Se deslizó dentro de la caja funeraria, siempre vigilado por los ojos implacables del enterrador y su pistola. Supo que si intentaba la menor resistencia el otro dispararía sin titubear.

De modo que se tendió en el ataúd con todos los nervios tensos como cables. Oyó la risita de Carriles mientras éste rodeaba el ataúd.

—No mueva ni un dedo, Carella. No intente nada…

De pronto la tapa cayó encima de él. Encerrado en el ataúd, Carella se encontró sumido en la oscuridad. El espantoso fin que le aguardaba apenas alteró sus facultades. Se retorció para sacar su propia pistola y al sacarla corrió el seguro.

Oyó cómo Carriles atornillaba un lado de la tapa. Oyó perfectamente su respiración agitada y pensó que el esquelético individuo gozaba incluso con la perspectiva de meterle vivo en el horno crematorio.

Calculó la posición del hombre por el ruido. Entonces apretó el gatillo una y otra vez. Los estampidos, dentro de su reducido habitáculo, le ensordecieron dolorosamente.

Vio abrirse los orificios en la madera y escuchó el alarido del asesino al otro lado, y después el golpe que dio al caer.

Se impulsó hacia arriba. La tana saltó astillándose allí donde ya dos tornillos la habían fijado.

Vio a Carriles derribado junto a uno de los lujosos túmulos de maderas finas. Estaba caído de bruces, retorcido sobre sí mismo y por debajo del cuerpo empezaba a deslizarse la sangre.

Saltó al suelo y fue a inclinarse sobre él.
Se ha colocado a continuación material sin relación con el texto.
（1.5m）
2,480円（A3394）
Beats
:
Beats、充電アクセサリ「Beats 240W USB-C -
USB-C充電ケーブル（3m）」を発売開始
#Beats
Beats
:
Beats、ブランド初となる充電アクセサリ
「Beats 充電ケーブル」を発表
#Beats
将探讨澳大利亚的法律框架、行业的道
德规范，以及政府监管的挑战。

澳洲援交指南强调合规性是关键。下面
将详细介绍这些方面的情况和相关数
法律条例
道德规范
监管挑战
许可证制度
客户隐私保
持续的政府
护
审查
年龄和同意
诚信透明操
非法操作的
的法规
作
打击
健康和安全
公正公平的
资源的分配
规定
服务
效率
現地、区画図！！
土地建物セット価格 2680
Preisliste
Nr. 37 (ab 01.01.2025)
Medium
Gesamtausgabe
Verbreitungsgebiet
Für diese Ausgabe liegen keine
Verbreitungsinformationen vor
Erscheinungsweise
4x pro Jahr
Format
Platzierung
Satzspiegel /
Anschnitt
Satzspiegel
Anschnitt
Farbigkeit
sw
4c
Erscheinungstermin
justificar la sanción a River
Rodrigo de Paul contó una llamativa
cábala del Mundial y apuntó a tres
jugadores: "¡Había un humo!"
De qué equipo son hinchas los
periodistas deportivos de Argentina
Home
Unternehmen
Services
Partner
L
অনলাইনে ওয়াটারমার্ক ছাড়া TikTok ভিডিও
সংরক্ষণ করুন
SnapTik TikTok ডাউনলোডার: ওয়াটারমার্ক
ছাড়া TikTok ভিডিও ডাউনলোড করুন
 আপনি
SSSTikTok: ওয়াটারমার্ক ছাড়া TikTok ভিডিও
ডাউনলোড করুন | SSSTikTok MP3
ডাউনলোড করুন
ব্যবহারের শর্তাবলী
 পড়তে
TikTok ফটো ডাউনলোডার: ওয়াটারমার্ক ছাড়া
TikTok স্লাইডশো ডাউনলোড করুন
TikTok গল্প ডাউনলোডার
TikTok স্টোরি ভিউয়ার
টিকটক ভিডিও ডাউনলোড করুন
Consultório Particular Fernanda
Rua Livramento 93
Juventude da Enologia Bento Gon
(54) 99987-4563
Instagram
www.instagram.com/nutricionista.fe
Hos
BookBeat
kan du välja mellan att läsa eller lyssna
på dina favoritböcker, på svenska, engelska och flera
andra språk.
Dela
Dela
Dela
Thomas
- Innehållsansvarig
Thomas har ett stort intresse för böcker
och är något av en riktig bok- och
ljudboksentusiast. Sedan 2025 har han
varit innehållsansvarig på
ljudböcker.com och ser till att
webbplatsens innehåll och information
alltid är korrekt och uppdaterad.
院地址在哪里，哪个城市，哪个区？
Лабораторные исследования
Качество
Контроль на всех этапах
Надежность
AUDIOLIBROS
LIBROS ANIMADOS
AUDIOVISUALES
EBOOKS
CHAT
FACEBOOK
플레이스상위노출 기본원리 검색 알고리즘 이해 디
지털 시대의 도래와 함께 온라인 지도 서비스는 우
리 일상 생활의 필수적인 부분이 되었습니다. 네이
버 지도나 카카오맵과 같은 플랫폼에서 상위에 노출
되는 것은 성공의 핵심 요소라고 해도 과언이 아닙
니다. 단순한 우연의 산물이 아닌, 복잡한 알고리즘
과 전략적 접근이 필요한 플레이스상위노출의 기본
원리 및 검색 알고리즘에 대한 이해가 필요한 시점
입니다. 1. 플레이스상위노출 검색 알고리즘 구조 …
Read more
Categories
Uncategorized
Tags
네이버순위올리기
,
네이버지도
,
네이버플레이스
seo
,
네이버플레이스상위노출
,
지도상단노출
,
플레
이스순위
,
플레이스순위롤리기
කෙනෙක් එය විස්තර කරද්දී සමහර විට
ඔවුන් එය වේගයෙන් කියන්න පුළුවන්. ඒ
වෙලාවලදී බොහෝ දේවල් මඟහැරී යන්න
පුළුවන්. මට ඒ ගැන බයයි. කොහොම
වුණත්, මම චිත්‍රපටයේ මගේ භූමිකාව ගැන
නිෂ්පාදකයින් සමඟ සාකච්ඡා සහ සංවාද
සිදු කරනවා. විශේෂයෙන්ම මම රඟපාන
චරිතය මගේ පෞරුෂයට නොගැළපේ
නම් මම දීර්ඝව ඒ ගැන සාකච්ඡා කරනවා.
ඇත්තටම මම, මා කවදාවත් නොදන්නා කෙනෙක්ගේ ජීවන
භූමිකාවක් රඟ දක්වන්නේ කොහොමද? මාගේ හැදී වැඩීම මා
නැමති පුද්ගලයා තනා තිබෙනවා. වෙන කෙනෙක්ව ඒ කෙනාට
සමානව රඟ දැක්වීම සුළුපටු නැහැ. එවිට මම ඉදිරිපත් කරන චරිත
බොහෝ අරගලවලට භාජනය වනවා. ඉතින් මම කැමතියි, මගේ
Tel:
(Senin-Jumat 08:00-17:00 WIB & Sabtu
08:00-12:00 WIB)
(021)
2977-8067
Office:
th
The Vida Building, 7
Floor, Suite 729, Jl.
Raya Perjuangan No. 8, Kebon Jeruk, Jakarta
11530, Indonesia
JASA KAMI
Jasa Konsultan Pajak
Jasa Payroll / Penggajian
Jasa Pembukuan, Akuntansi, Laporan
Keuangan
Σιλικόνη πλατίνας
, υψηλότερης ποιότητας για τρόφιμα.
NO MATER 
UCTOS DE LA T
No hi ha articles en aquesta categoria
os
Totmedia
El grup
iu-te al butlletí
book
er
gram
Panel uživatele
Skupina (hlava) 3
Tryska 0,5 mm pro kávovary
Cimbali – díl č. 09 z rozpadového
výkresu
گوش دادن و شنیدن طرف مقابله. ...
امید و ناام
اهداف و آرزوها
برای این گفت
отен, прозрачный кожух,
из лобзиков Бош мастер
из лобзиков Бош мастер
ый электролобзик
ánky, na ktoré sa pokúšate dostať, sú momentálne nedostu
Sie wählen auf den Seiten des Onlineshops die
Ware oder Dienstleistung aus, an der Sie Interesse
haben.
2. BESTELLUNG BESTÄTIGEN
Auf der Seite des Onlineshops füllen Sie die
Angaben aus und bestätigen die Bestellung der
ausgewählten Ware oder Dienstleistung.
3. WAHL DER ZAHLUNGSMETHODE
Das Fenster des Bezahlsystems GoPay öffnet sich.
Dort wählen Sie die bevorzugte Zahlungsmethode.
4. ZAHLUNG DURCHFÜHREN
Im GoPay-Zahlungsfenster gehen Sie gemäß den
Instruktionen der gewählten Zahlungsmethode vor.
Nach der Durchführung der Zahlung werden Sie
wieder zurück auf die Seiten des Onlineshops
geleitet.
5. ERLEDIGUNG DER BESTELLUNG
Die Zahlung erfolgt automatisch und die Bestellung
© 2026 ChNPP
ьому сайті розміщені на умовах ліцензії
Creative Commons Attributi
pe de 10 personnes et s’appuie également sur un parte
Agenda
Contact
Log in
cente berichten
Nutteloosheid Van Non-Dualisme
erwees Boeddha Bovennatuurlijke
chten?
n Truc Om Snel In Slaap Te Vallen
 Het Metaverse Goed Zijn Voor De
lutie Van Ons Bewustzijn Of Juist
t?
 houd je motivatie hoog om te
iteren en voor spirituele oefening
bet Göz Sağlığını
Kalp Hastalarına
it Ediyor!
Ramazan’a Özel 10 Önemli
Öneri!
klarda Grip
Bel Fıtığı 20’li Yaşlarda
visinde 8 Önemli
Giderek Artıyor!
Aún alentaba, pero tenía dos feos agujeros en el pecho y estaba acabándose.

—Se la ganó, enterrador —dijo rechinando los dientes.

Carriles le miró por entre el sucio velo que se espesaba ante sus ojos. Balbuceó algo ininteligible. Tony aún quiso saber:

—¿Quién es su cómplice, Carriles, el patrón del yate?

—Sí…

—¿No será Miguel Torrente?

—No… él… él…

Se estremeció y un hilillo de sangre surgió de sus labios abiertos. Había muerto.

Tony se irguió echando chispas. Contempló el ataúd en el que había estado a punto de emprender el gran viaje y sintió tentaciones de meter al enterrador en su propio horno.

Luego, se dirigió a la salida del taller y se alejó.